An example is the Linux tree with its modular package architecture (RPM’s) which provide tremendous flexibility over, say Windows. Our development team has the freedom to select the necessary software packages that are needed, nothing more, nothing less. Each package can be maintained and/or upgraded individually, without being dependant on the vendor’s proprietary “Automatic Update” process. In the appliance business this means better control over what software is being pushed out to our customer’s systems. Today, EM7 is a fusion of hardware, operating system, application software, network stack, drivers, MySQL database, etc. With so many moving parts, development flexibility is key to optimizing what is included and how it all works together.
Popular open source software like MySQL usually has an extensive community of experts and resources to support it. In many cases, these are free experts that are willing to share their knowledge and experience with the rest of the community – certainly much more so than with commercial products.
Q: How did you decide to use MySQL? What other databases did you consider?
We looked at every major database on the market. MySQL was the only product that we felt matched our rigorous performance demands, as well as had a commercial offering and was still cost-effective. The result is passed directly on to our customer – faster systems, at less cost. It was a no-brainer.
Performance management requires our systems to store a lot of metrics for historical and trending reports and has a very high write to read ratio. Most databases can’t keep up with the I/O overhead as well as MySQL can which is a big performance factor.
Q: Are there any metrics you can share about MySQL?
One of our customer-deployed enterprise systems can perform about 200 million queries per day, at a 9:1 write ratio. This totals around 20 GB of constant flow of statistical data analysis per day. Not bad for one MySQL server.
Ongoing maintenance and changes or updates to data schema are far easier to package and deliver with MySQL. We can easily script this by doing comparisons, using great tools around the product (including a whole set of open source ones) that provide on-the-fly delta comparisons between production systems and those in development.
Q: What has been your experience with MySQL?
The fact is that MySQL is a business enabler for ScienceLogic. Without MySQL’s fantastic support model, continual improvement with enterprise-class features like clustering and great performance, it would have been very difficult to achieve the growth and recognition we have today.
Q: How do you plan to leverage Open Source Software for any future products?
As we consider new areas of expansion, we are open to endorsing best-of-breed Open Source tools. Our involvement with open source is a mutually beneficial one. As I described above, we commission specific enhancements to existing open gource projects that what we feel gives both tremendous value back to the community as well as allows us to enhance our offerings. If I can coin a term, this could be Open Source 2.0 – aligning business and open source design. We feel if every commercial entity gave back something, it would help fund independent development around real-world business initiatives to everyone’s benefit.

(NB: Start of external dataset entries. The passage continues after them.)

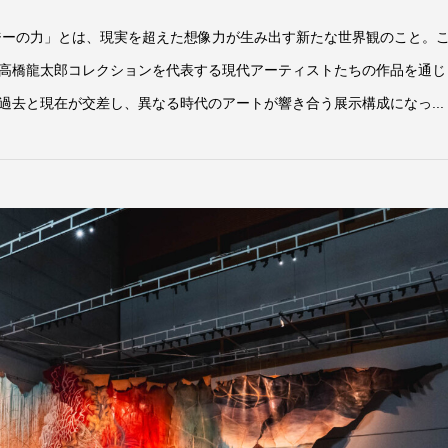
ジーの力」とは、現実を超えた想像力が生み出す新たな世界観のこと。
高橋龍太郎コレクションを代表する現代アーティストたちの作品を通じ
過去と現在が交差し、異なる時代のアートが響き合う展示構成になっ...
「ルイーズ・ブルジョワ展」—地獄から
17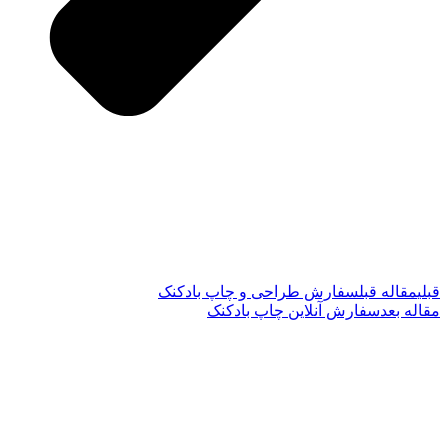
قبلی
مقاله قبل
سفارش طراحی و چاپ بادکنک
مقاله بعد
سفارش آنلاین چاپ بادکنک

Q: What is your advice to a CTO/CIO who is considering Open Source Software?
The Open Source foundational technologies, such as LAMP derivatives, should be viewed as a framework from which you can build upon. Chances are many of the applications and systems you already have in your environment already use open source, which is the case for most network appliances today. The momentum behind Linux, Apache, MySQL, PHP, Python and others is so tremendous that they will likely be around long after we’ve retired. The benefits of open source are obvious; the key lies in finding the right open source resources.